Learning By Design

Learning by Design


               While asserting that current practices, which were born out of the needs of yesterday, will not suffice individuals who wish to thrive in the near future, Gardner (2008) cautions against abandoning all aspects of current practices.  One may think that in the technological world of the future, math and science should be the focus of all education. Though globalization does require a greater understanding of math and science, the same is true for disciplines such as the arts and humanities. Gardner further cautions that practices today, such as standardized testing, traditional school schedules and curriculum content are non-productive, as well as possibly dampening the ability to see the need for new forms and processes in order to develop the five minds. Given Gardner’s assertion, one might assume that technology in the classroom removes teachers from the classroom. To the contrary, Christensen, Horn (2008)and Kahn (2012)equally assert that technology cannot and will not replace teachers. However, Technology deployed and employed astutely will humanize the teaching profession once again through 1:1 learning. Thus technology is affecting the life-gap through personalized and interesting curriculum that aids in building and sustaining the student-teacher connections many disengaged students cite as a factor when absent.

            Additionally, Christensen (2008) and Kahn (2012) submit that customized, layered & dynamic textbooks, such as those EnGageNY produces, will decrease curriculum costs as the market scales up, thus saving millions of dollars. From the time when the first whispers of a national curriculum escaped the White House walls, critics balked claiming socialism in addition to citing exorbitant costs to schools for purchasing new materials. However, several discerning schools decided to forgo the expected adoption of new, overpriced textbooks after they scrutinized and determined that publishing companies had not delivered anything different from previous editions. Instead, schools like Berkeley adopted an open source curriculum offered by the New York State of education – EnGageNY.  A majority of the EnGageNY curriculum was created by non-profit amateur curriculum designers.  Significant to this shift in technological curriculum adoption is the trend of employing teachers as curriculum designers.  (Monahan, 2015)Technology is creating space for collaborative interdisciplinary curriculum that is empowering for once isolated teachers.  Empowered teachers are more effective teachers.
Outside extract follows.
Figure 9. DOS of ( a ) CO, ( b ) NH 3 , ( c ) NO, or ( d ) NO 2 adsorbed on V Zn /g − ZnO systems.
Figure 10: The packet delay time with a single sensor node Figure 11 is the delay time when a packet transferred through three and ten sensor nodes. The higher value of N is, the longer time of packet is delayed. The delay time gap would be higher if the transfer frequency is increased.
            Although Common Core was constructed to be a national curriculum, several states are allowing for and even legislating for local teacher-teacher created curricular that can be accessed through technology. Under the Creative Commons umbrella teachers are able to transcend the brick and mortar construct of public education in order to globally deliver content by way of Open Educational Resources (OER) (Tonks, Weston, Wiley, & Barbour, 2013).  
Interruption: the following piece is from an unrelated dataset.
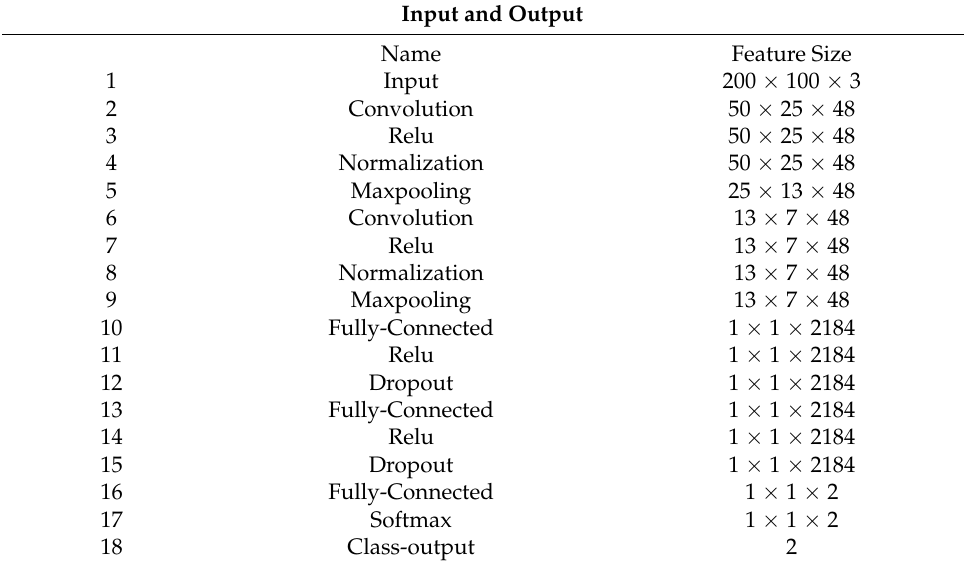
Table 2. Input and output of each layer for the proposed CNN model. Input and Output Name Feature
            The premise revise, remix, reuse and redistribute of OER’s stands in stark contrast to textbook publishers copyright laws. The Open High School of Utah (OHSU), a 7-12 charter, has taken advantage of this instructional-resource paradigm shift since 2009. OHSU serves students in the state of Utah, but is committed to open curriculum free to the world.  The journal interviewed, Tonks, an OHSU founding teacher, approximately two years after the charter opened. In reference to utilizing teachers as instructional designers, Tonks confirmed what has previously been established; teachers, rather than commercial curriculum designers, have a local relationship with and therefore better understanding of, what will engage students in learning.  A keen observation which echoes Wagner’s (2008)assertion that in order to close the life-gap, a genuine understanding of students needs and interests, for the purpose of motivating and engaging real learning, is imperative. (Tonks, Weston, Wiley, & Barbour, 2013)


Christensen, C. M., Horn, M. B., & Johnson, C. W. (2008). Disrupting class: How disruptive innovation will change the way the world leans.New York, NY: McGraw Hill Books.

Gardner, H. (2008). 5 minds for the future.Boston, MA: Harvard Business Review Press.

Khan, S. (2012). The one world schoolhouse: Education reimagined.New York, NY: Twelve.

Monahan, R. (2015). How Common Core is killing the textbook. The Hechinger Report. Retrieved from http://hechingerreport.org/how-common-core-is-killing-the-textbook/

Tonks, D., Weston, S., Wiley, D., & Barbour, M. K. (2013). Opening a new kind of high school: The story of the open high school of Utah. International Review Of Research In Open And Distance Learning, 14(1), 255-271. Retrieved from http://eds.a.ebscohost.com.wgu.idm.oclc.org/eds/detail/detail?vid=1&sid=b469ec65-64a8-49be-a158-3389fc464551%40sessionmgr4002&hid=4208&bdata=JnNpdGU9ZWRzLWxpdmUmc2NvcGU9c2l0ZQ%3d%3d#db=eric&AN=EJ1008088

Wagner, T. (2008). The Global Achievement Gap.New York, NY: Basic Books.